What makes this regression hard is that at 9 months a baby experiences separation anxiety, they realize that they are separate from their parents. Therefore, they don’t realize yet that mom will return once mom has left them for a few minutes to play. Not every baby will go through this regression. The stronger the separation anxiety, the more they will react with crying when you try to leave their room at bedtime or naptime. It will also feel like they need to cling a little bit more than usual.

Assess your child’s response when you walk out of the room while she is playing during the day. If she was happy playing on her own while you were in the room, but cries immediately when you leave the room, then she is probably going through this separation anxiety phase. Try to remain as loving, confident and natural as usual.

How does this affect sleep during this time?

You may find that he/she starts crying as soon as you leave the room, if this was your typical bed/naptime routine. This crying may sound different, it is more like “HEY! Where are you going!?” They have a fear of missing out too.

If you did not anticipate this happening, you would probably find yourself back in her room to investigate. You might think your baby is getting sick or that something is really wrong. To help calm your baby, you might rock or nurse your baby to sleep even if that isn’t your normal process.

He/She may regress from nice long 1.5 hour naps to 30-45 minute single sleep cycle naps, and in the middle of the night, you might hear that your baby is awake and he/she might be awake for a while.

Because of all the great developmental milestones being reached, he/she might be waking up between 1-3 am to try and practice this newfound skill and can get stuck crying and not know how to get back down.

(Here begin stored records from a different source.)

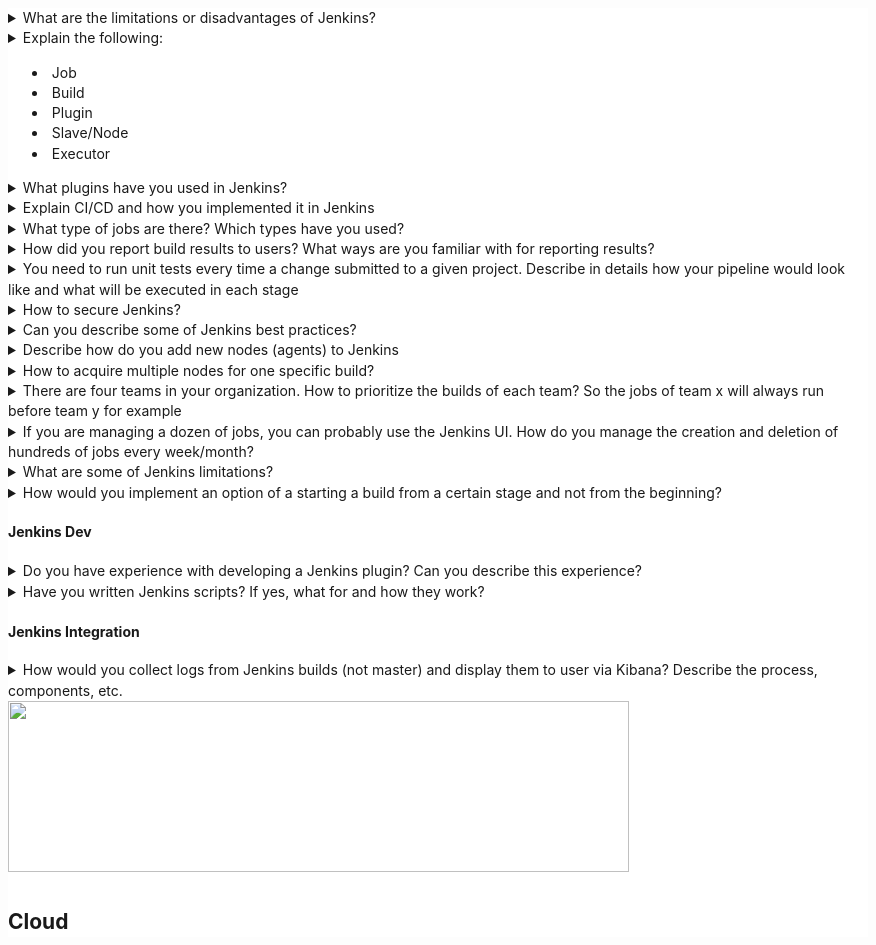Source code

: <details><summary>What are the limitations or disadvantages of Jenkins?</summary></details>

<details><summary>Explain the following:

  * Job
  * Build
  * Plugin
  * Slave/Node
  * Executor</summary></details>

<details><summary>What plugins have you used in Jenkins?</summary></details>

<details><summary>Explain CI/CD and how you implemented it in Jenkins</summary></details>

<details><summary>What type of jobs are there? Which types have you used?</summary></details>

<details><summary>How did you report build results to users? What ways are you familiar with for reporting results?</summary></details>

<details><summary>You need to run unit tests every time a change submitted to a given project. Describe in details how your pipeline would look like and what will be executed in each stage</summary></details>

<details><summary>How to secure Jenkins?</summary></details>

<details><summary>Can you describe some of Jenkins best practices?</summary></details>

<details><summary>Describe how do you add new nodes (agents) to Jenkins</summary></details>

<details><summary>How to acquire multiple nodes for one specific build?</summary></details>

<details><summary>There are four teams in your organization. How to prioritize the builds of each team? So the jobs of team x will always run before team y for example</summary></details>

<details><summary>If you are managing a dozen of jobs, you can probably use the Jenkins UI. How do you manage the creation and deletion of hundreds of jobs every week/month?</summary></details>

<details><summary>What are some of Jenkins limitations?</summary></details>

<details><summary>How would you implement an option of a starting a build from a certain stage and not from the beginning?</summary></details>

#### Jenkins Dev

<details><summary>Do you have experience with developing a Jenkins plugin? Can you describe this experience?</summary></details>

<details><summary>Have you written Jenkins scripts? If yes, what for and how they work?</summary></details>

#### Jenkins Integration

<details><summary>How would you collect logs from Jenkins builds (not master) and display them to user via Kibana? Describe the process, components, etc.<br>
<img src="images/jenkins/jenkins-to-kibana.png" width="621x;" height="171px;"/>
</summary></details>

## Cloud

You may need to help baby go from standing to lying down again for a few nights.

TIP: Focus on practising these new found skills during play time in a safe environment. This should give baby plenty of exercise during the day and help minimise practice time during the night!

What can be done about this regression?

Sleep will improve once your baby understands that you are still available for them when you are out of sight.

TIP: Play games like peek-a-boo. With yourself as well as with toys. Talk to your baby and tell them you are leaving and return soon after. Keep practicing this throughout her day.

This is a regression that you unfortunately have to wait out.

Give an extra-long wind down before naps with extra cuddles and one on one time. Also, follow this same loving bedtime routine to help fulfill her attachment needs and ease the separation anxiety. Take your time until you see this regression has passed. When responding to your baby during this regression might create new sleep associations. You may need to teach your baby to fall asleep on her own again if she has developed new sleep behaviors that you can’t keep up.